### The problem
Each entry below must be given again word for word, with no pictures.

Data for processing: Begin

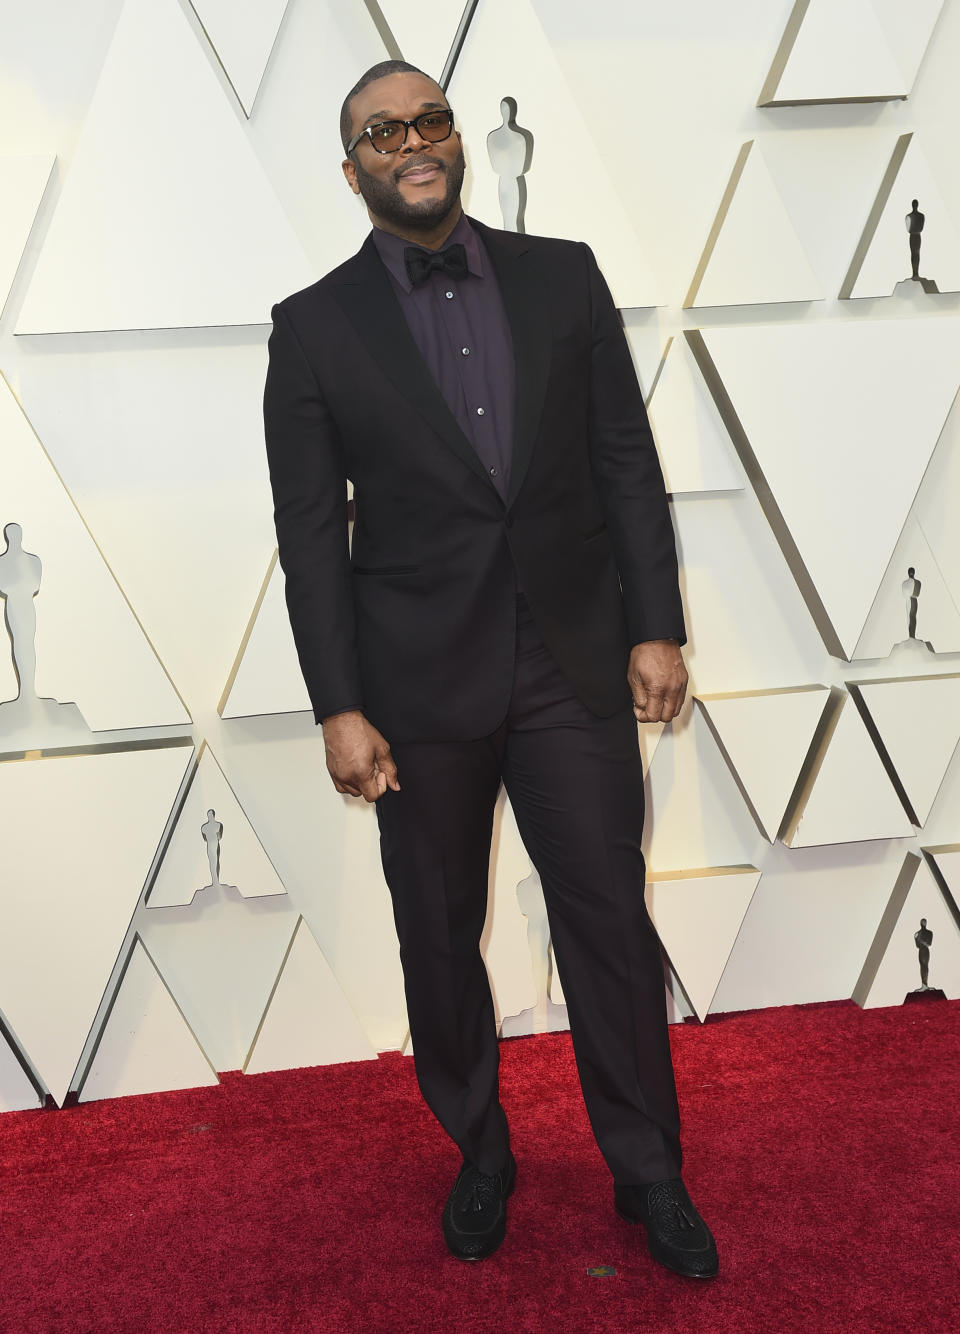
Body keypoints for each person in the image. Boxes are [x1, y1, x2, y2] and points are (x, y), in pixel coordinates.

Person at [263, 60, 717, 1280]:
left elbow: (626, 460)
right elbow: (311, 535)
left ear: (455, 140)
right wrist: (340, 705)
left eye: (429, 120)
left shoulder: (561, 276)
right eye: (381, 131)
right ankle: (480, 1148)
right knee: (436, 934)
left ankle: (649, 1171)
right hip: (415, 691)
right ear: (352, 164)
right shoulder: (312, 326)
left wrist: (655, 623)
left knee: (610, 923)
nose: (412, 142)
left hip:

Data for processing: End

### Task answer
Body keypoints for each person in the image. Boxes are [x1, y1, x2, y2] and points are (x, y), in pixel coordinates.

Person at [263, 60, 717, 1280]:
left elbow: (626, 460)
right elbow: (311, 535)
left ear: (455, 140)
right wrist: (340, 705)
left eye: (429, 120)
left shoulder: (561, 276)
right eye: (381, 131)
right ankle: (480, 1148)
right knee: (436, 934)
left ankle: (649, 1171)
right hip: (415, 691)
right ear: (352, 164)
right shoulder: (312, 326)
left wrist: (655, 623)
left knee: (610, 923)
nose: (412, 142)
left hip:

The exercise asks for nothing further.